New Delhi, Apr 30: India’s severe heatwaves are expected to stretch into early next month, meaning millions of people will have to endure more days of dangerous temperatures and hours-long power cuts.
The South Asian nation is bracing for temperatures to rise to a record high, according to Mrutyunjay Mohapatra, head of the India Meteorological Department (IMD). The agency is working with states and the union government’s disaster management arm to get early warnings to those on the ground, he said in an interview in New Delhi.

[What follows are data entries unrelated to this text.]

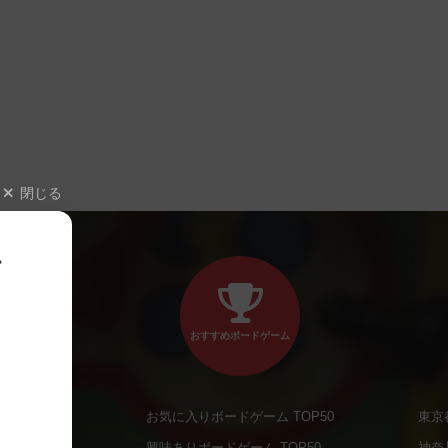
閉じる
、
おすすめボードゲーム
お気に入りボードゲーム TOP50
東京
商品
興味ありボードゲーム TOP50
神奈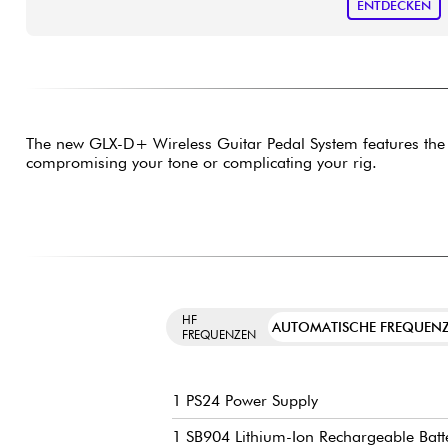
ENTDECKEN
The new GLX-D+ Wireless Guitar Pedal System features th
compromising your tone or complicating your rig.
HF
AUTOMATISCHE FREQUEN
FREQUENZEN
1 PS24 Power Supply
1 SB904 Lithium-Ion Rechargeable Batt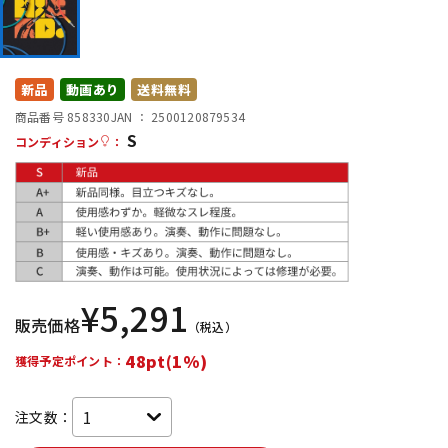
DTM オンライン納品
レコーディング機器
配信/ライブ機器
楽器アクセサリ
新品
動画あり
送料無料
商品番号 858330
JAN ：
2500120879534
S
コンディション
：
中古
ヴィンテージ
¥
5,291
販売価格
（税込）
48pt(1%)
獲得予定ポイント：
注文数：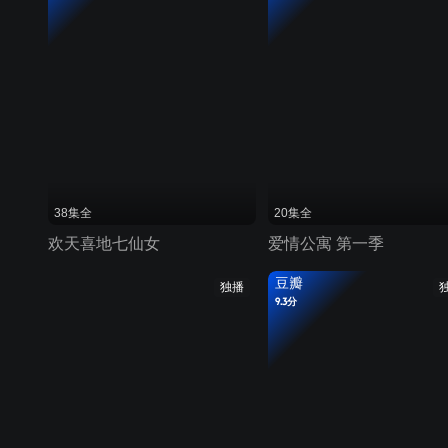
38集全
20集全
欢天喜地七仙女
爱情公寓 第一季
豆瓣
独播
9.3分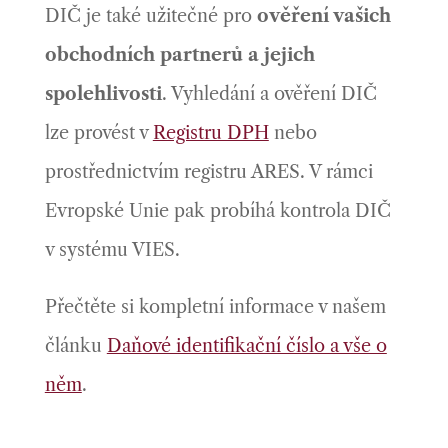
DIČ je také užitečné pro
ověření vašich
obchodních partnerů a jejich
spolehlivosti
. Vyhledání a ověření DIČ
lze provést v
Registru DPH
nebo
prostřednictvím registru ARES. V rámci
Evropské Unie pak probíhá kontrola DIČ
v systému
VIES.
Přečtěte si kompletní informace v našem
článku
Daňové identifikační číslo a vše o
něm
.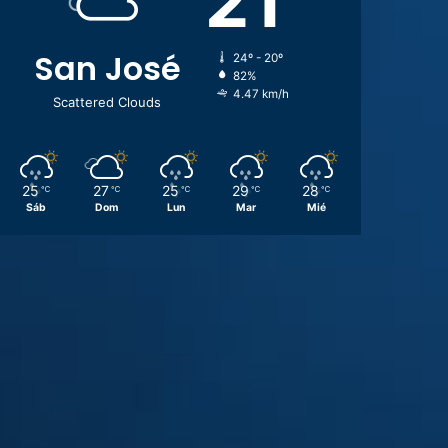
21
San José
24º - 20º
82%
4.47 km/h
Scattered Clouds
25
27
25
29
28
℃
℃
℃
℃
℃
Sáb
Dom
Lun
Mar
Mié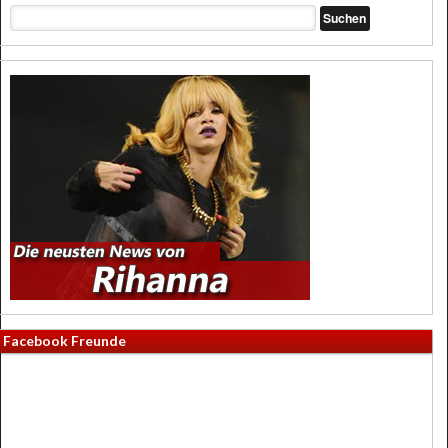
Facebook Freunde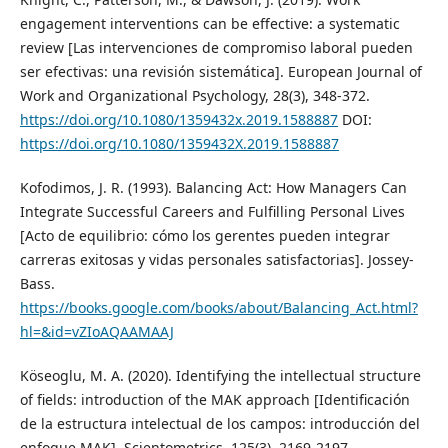
engagement interventions can be effective: a systematic
review [Las intervenciones de compromiso laboral pueden
ser efectivas: una revisión sistemática]. European Journal of
Work and Organizational Psychology, 28(3), 348-372.
https://doi.org/10.1080/1359432x.2019.1588887
DOI:
https://doi.org/10.1080/1359432X.2019.1588887
Kofodimos, J. R. (1993). Balancing Act: How Managers Can
Integrate Successful Careers and Fulfilling Personal Lives
[Acto de equilibrio: cómo los gerentes pueden integrar
carreras exitosas y vidas personales satisfactorias]. Jossey-
Bass.
https://books.google.com/books/about/Balancing_Act.html?
hl=&id=vZIoAQAAMAAJ
Köseoglu, M. A. (2020). Identifying the intellectual structure
of fields: introduction of the MAK approach [Identificación
de la estructura intelectual de los campos: introducción del
enfoque MAK]. Scientometrics, 125(3), 2169-2197.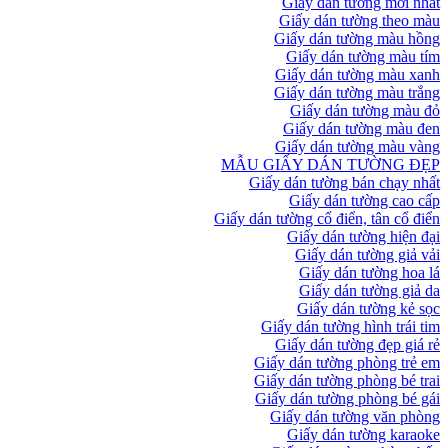
Giấy dán tường mới nhất
Giấy dán tường theo màu
Giấy dán tường màu hồng
Giấy dán tường màu tím
Giấy dán tường màu xanh
Giấy dán tường màu trắng
Giấy dán tường màu đỏ
Giấy dán tường màu đen
Giấy dán tường màu vàng
MẪU GIẤY DÁN TƯỜNG ĐẸP
Giấy dán tường bán chạy nhất
Giấy dán tường cao cấp
Giấy dán tường cổ điển, tân cổ điển
Giấy dán tường hiện đại
Giấy dán tường giả vải
Giấy dán tường hoa lá
Giấy dán tường giả da
Giấy dán tường kẻ sọc
Giấy dán tường hình trái tim
Giấy dán tường đẹp giá rẻ
Giấy dán tường phòng trẻ em
Giấy dán tường phòng bé trai
Giấy dán tường phòng bé gái
Giấy dán tường văn phòng
Giấy dán tường karaoke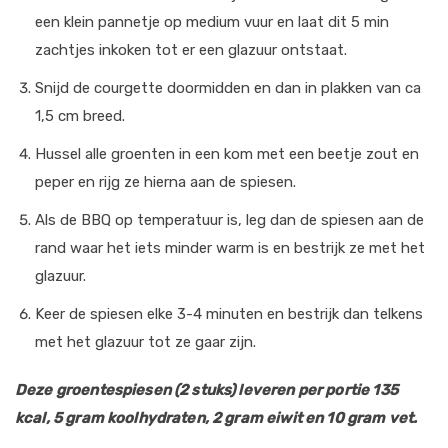
een klein pannetje op medium vuur en laat dit 5 min
zachtjes inkoken tot er een glazuur ontstaat.
Snijd de courgette doormidden en dan in plakken van ca
1,5 cm breed.
Hussel alle groenten in een kom met een beetje zout en
peper en rijg ze hierna aan de spiesen.
Als de BBQ op temperatuur is, leg dan de spiesen aan de
rand waar het iets minder warm is en bestrijk ze met het
glazuur.
Keer de spiesen elke 3-4 minuten en bestrijk dan telkens
met het glazuur tot ze gaar zijn.
Deze groentespiesen (2 stuks) leveren per portie
135
kcal, 5 gram koolhydraten, 2 gram eiwit en 10 gram vet.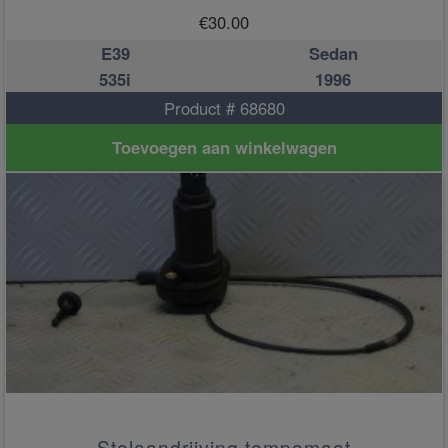
€
30.00
E39
Sedan
535i
1996
Product # 68680
Toevoegen aan winkelwagen
Stelaandrijving tempomaat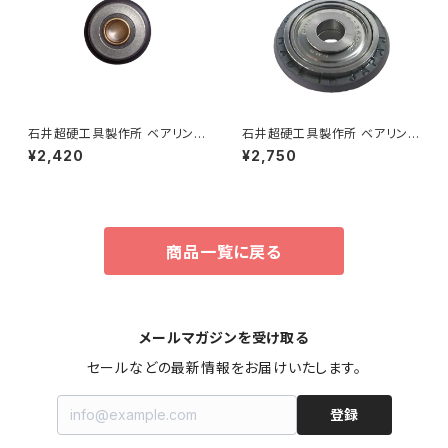
石井超硬工具製作所 ベアリング
石井超硬工具製作所 ベアリング
内蔵超硬刃 137XA 手動タイル
内蔵超硬刃 22XA 手動タイル切
¥2,420
¥2,750
切断機替刃
断機 替刃
商品一覧に戻る
メールマガジンを受け取る
セールなどの最新情報をお届けいたします。
登録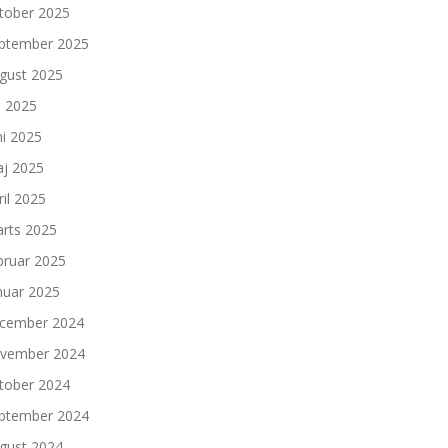
tober 2025
ptember 2025
gust 2025
li 2025
ni 2025
j 2025
ril 2025
rts 2025
bruar 2025
nuar 2025
cember 2024
vember 2024
tober 2024
ptember 2024
gust 2024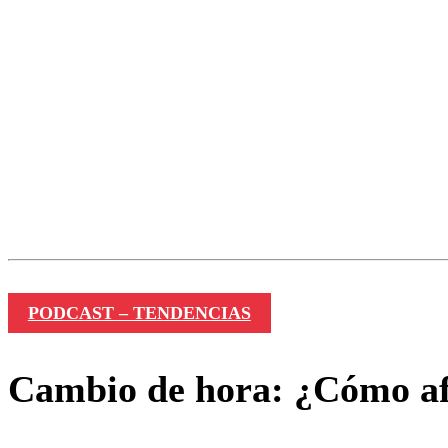
Los comentarios son moder
Nombre
PODCAST – TENDENCIAS
Cambio de hora: ¿Cómo afe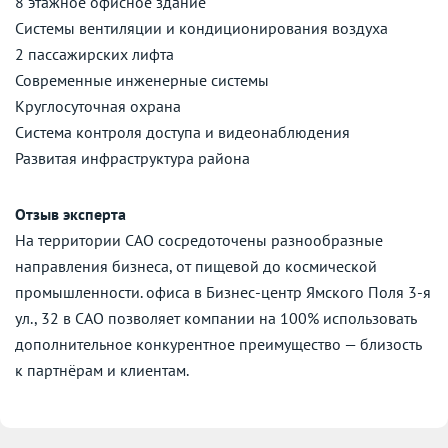
8 этажное офисное здание
Системы вентиляции и кондиционирования воздуха
2 пассажирских лифта
Современные инженерные системы
Круглосуточная охрана
Cистема контроля доступа и видеонаблюдения
Развитая инфраструктура района
Отзыв эксперта
На территории САО сосредоточены разнообразные
направления бизнеса, от пищевой до космической
промышленности. офиса в Бизнес-центр Ямского Поля 3-я
ул., 32 в САО позволяет компании на 100% использовать
дополнительное конкурентное преимущество — близость
к партнёрам и клиентам.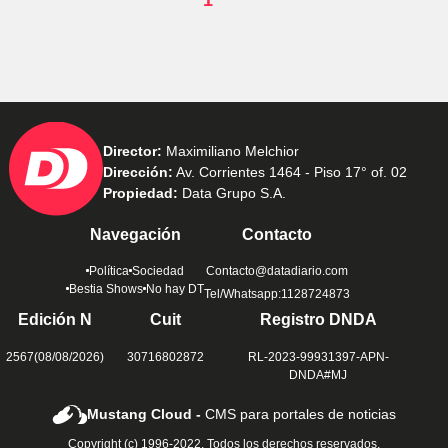
Director:
Maximiliano Melchior
Dirección:
Av. Corrientes 1464 - Piso 17° of. 02
Propiedad:
Data Grupo S.A.
Navegación
Contacto
Política
Sociedad
Contacto@datadiario.com
Bestia Shows
No hay DT
Tel/Whatsapp:1128724873
Edición N
Cuit
Registro DNDA
2567(08/08/2026)
30716802872
RL-2023-99931397-APN-
DNDA#MJ
Mustang Cloud -
CMS para portales de noticias
Copyright (c) 1996-2022. Todos los derechos reservados.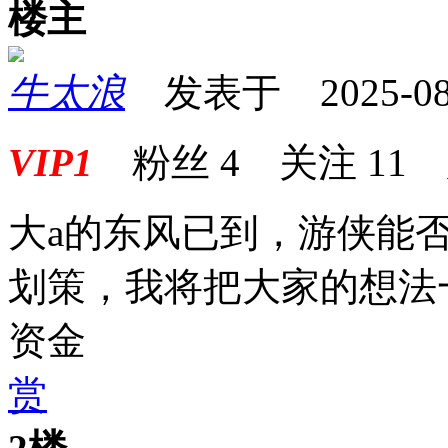
楼主
牛太浪
发表于 2025-08-2
VIP1
粉丝
4
关注
11
大a的东风已到，游侠能
划策，我将把大家的想法
资金
赏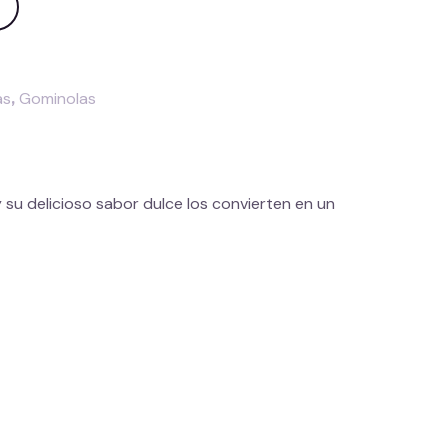
as
,
Gominolas
y su delicioso sabor dulce los convierten en un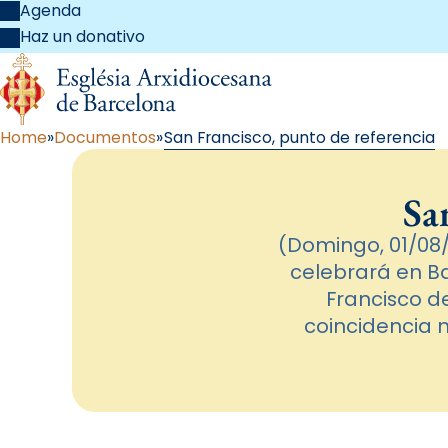
Agenda
Haz un donativo
Home
Documentos
San Francisco, punto de referencia
Sa
(Domingo, 01/08/
celebrará en Ba
Francisco d
coincidencia m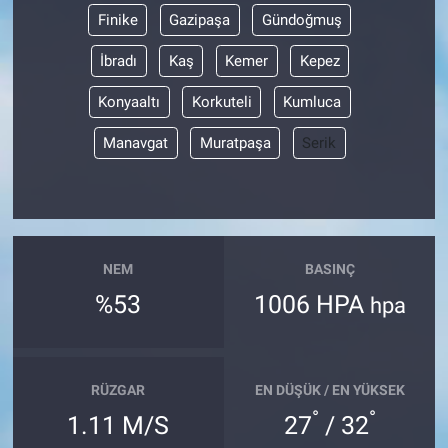
Finike
Gazipaşa
Gündoğmuş
İbradı
Kaş
Kemer
Kepez
Konyaaltı
Korkuteli
Kumluca
Manavgat
Muratpaşa
Serik
NEM
BASINÇ
%53
1006 HPA
hpa
RÜZGAR
EN DÜŞÜK / EN YÜKSEK
°
°
1.11 M/S
27
/ 32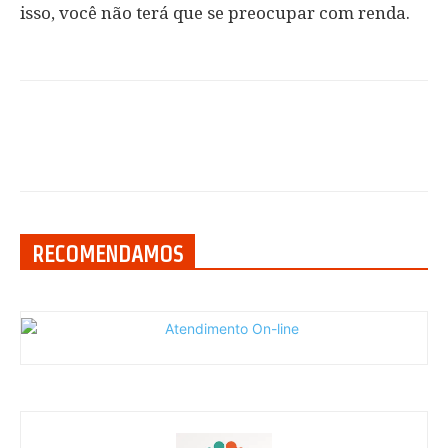
isso, você não terá que se preocupar com renda.
RECOMENDAMOS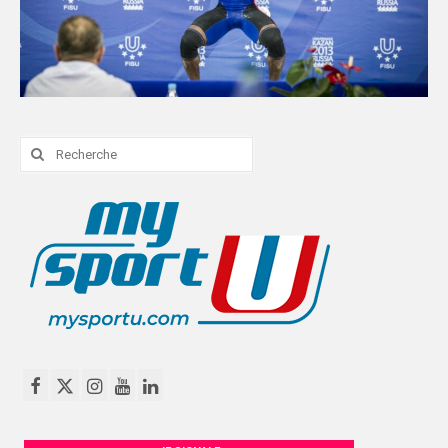
Rechercher
: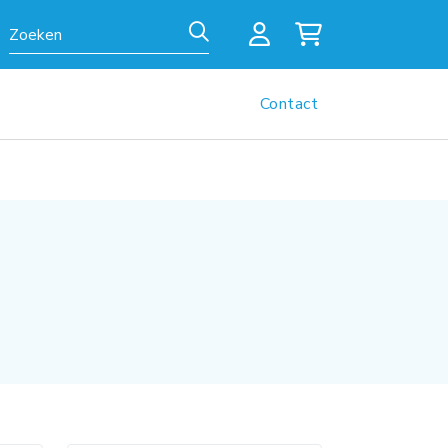
Zoeken
Contact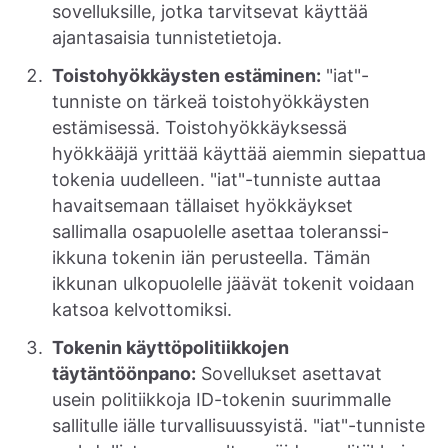
sovelluksille, jotka tarvitsevat käyttää
ajantasaisia tunnistetietoja.
Toistohyökkäysten estäminen:
"iat"-
tunniste on tärkeä toistohyökkäysten
estämisessä. Toistohyökkäyksessä
hyökkääjä yrittää käyttää aiemmin siepattua
tokenia uudelleen. "iat"-tunniste auttaa
havaitsemaan tällaiset hyökkäykset
sallimalla osapuolelle asettaa toleranssi-
ikkuna tokenin iän perusteella. Tämän
ikkunan ulkopuolelle jäävät tokenit voidaan
katsoa kelvottomiksi.
Tokenin käyttöpolitiikkojen
täytäntöönpano:
Sovellukset asettavat
usein politiikkoja ID-tokenin suurimmalle
sallitulle iälle turvallisuussyistä. "iat"-tunniste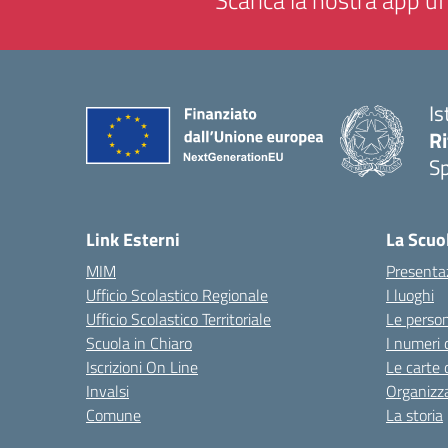
Scarica la nostra app uff
Is
Ri
S
— 
Link Esterni
La Scuo
MIM
Presenta
Ufficio Scolastico Regionale
I luoghi
Ufficio Scolastico Territoriale
Le perso
Scuola in Chiaro
I numeri 
Iscrizioni On Line
Le carte 
Invalsi
Organizz
Comune
La storia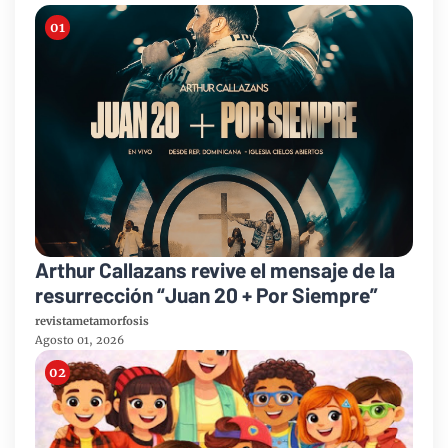
Arthur Callazans revive el mensaje de la
resurrección “Juan 20 + Por Siempre”
revistametamorfosis
Agosto 01, 2026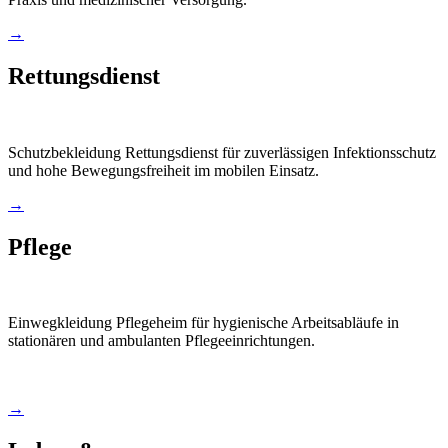
→
Rettungsdienst
Schutzbekleidung Rettungsdienst für zuverlässigen Infektionsschutz
und hohe Bewegungsfreiheit im mobilen Einsatz.
→
Pflege
Einwegkleidung Pflegeheim für hygienische Arbeitsabläufe in
stationären und ambulanten Pflegeeinrichtungen.
→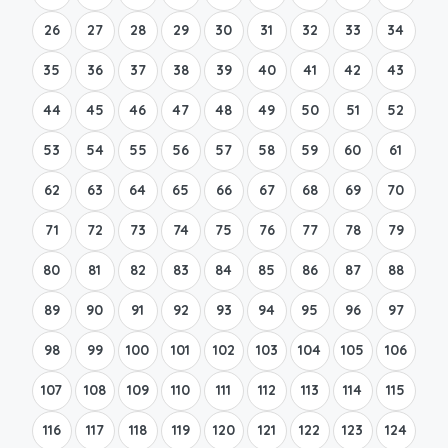
26
27
28
29
30
31
32
33
34
35
36
37
38
39
40
41
42
43
44
45
46
47
48
49
50
51
52
53
54
55
56
57
58
59
60
61
62
63
64
65
66
67
68
69
70
71
72
73
74
75
76
77
78
79
80
81
82
83
84
85
86
87
88
89
90
91
92
93
94
95
96
97
98
99
100
101
102
103
104
105
106
107
108
109
110
111
112
113
114
115
116
117
118
119
120
121
122
123
124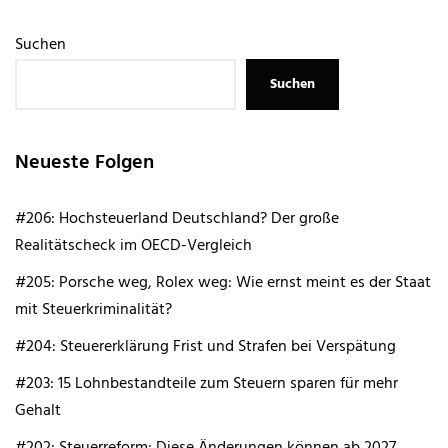
Suchen
Suchen
Neueste Folgen
#206: Hochsteuerland Deutschland? Der große
Realitätscheck im OECD-Vergleich
#205: Porsche weg, Rolex weg: Wie ernst meint es der Staat
mit Steuerkriminalität?
#204: Steuererklärung Frist und Strafen bei Verspätung
#203: 15 Lohnbestandteile zum Steuern sparen für mehr
Gehalt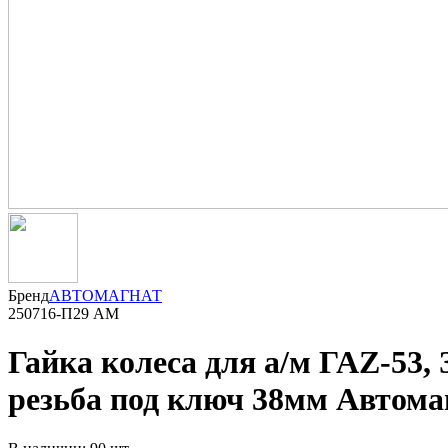
Бренд
АВТОМАГНАТ
250716-П29 АМ
Гайка колеса для а/м ГАZ-53,
резьба под ключ 38мм Автома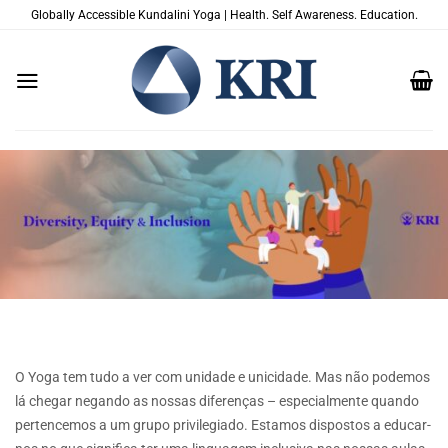
Skip
Globally Accessible Kundalini Yoga | Health. Self Awareness. Education.
to
content
O Yoga tem tudo a ver com unidade e unicidade. Mas não podemos
lá chegar negando as nossas diferenças – especialmente quando
pertencemos a um grupo privilegiado. Estamos dispostos a educar-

Thermometer readings have already reached 46 degrees Celsius in central and northern India, with two months to go before the monsoon season that typically brings cooling rains. They hit the highest since 1901 last month. The heat has tested power grids as air conditioners run on full blast and threatened wheat crops. Local authorities are implementing action plans to manage health risks and even deaths, Mohapatra said.
“Why is it exceptionally warm this year? The only reason is global warming,” said Roxy Mathew Koll, a climate scientist at the Indian Institute of Tropical Meteorology. “We have looked at data for seventy years and at the intensity, the number of heatwaves is directly in response to global warming.”
India is expected to suffer more frequent and intense heatwaves, extreme rainfall and erratic monsoons in the coming decades as the planet warms, according to the United Nations’ Intergovernmental Panel on Climate Change. McKinsey estimates that work hours lost to heatwaves could cause losses of as much as $250 billion, or 4.5 per cent of gross domestic product, by the end of the decade.
For India, the world’s poorest super-emitter, adapting to a hotter Earth is as urgent a task as cutting planet-warming emissions. A recent study showed a 62 per cent rise in heat-related deaths in the last 20 years. An official assessment of climate change published in 2020 showed that the frequency and intensity of droughts and cyclones had significantly increased in the last six decades. The number of days of intense rainfall and the pace at which sea levels are rising have more than doubled over that period.
The disasters underscore how countries like India, which are responsible for relatively little of the greenhouse gases accumulated in the atmosphere, often bear the brunt of climate impacts. That means spending billions to protect themselves instead of investing in economic development that could lift millions out of poverty. These countries, especially in Africa, also tend to lack resources to monitor and forecast the weather so they can better prepare for extreme events.
India is investing to improve its observational data and computing capabilities to build better climate models, said Mohapatra. The IMD managed to cut the number of deaths caused by cyclones to six in 2021 from 10,000 a year in 1999 by making more accurate short-term predictions.
Still, the country is racing against the clock as more erratic weather becomes harder to forecast. “Worsening climate change is limiting predictability of events,” said Mohapatra.
For now, local governments may have to consider a range of measures to keep people safe from the heat, Mohapatra said. They could restrict school hours to the cooler morning hours of 7 am to 11 am, advise against farm and construction work in the afternoon and provide extra support to street vendors, outdoor workers, police and to those living in city slums without access to cooling devices.
On Thursday evening, the meteorological department issued an orange alert for the next five days for northwest and central India. The region, home to some of the world’s most polluted air, hasn’t received the light summer rain that usually comes in April and May to lower temperatures and wash away dirty particulate matter.
“IPCC projections clearly show that the heat intensity is increasing and encroaching on our daily lives, and the impact is on vulnerable people who have little resources in regions where we don’t even have observations,” said Koll from the Indian Institute of Tropical Meteorology. “We need higher resolution data and, more importantly, we need long-term policies.”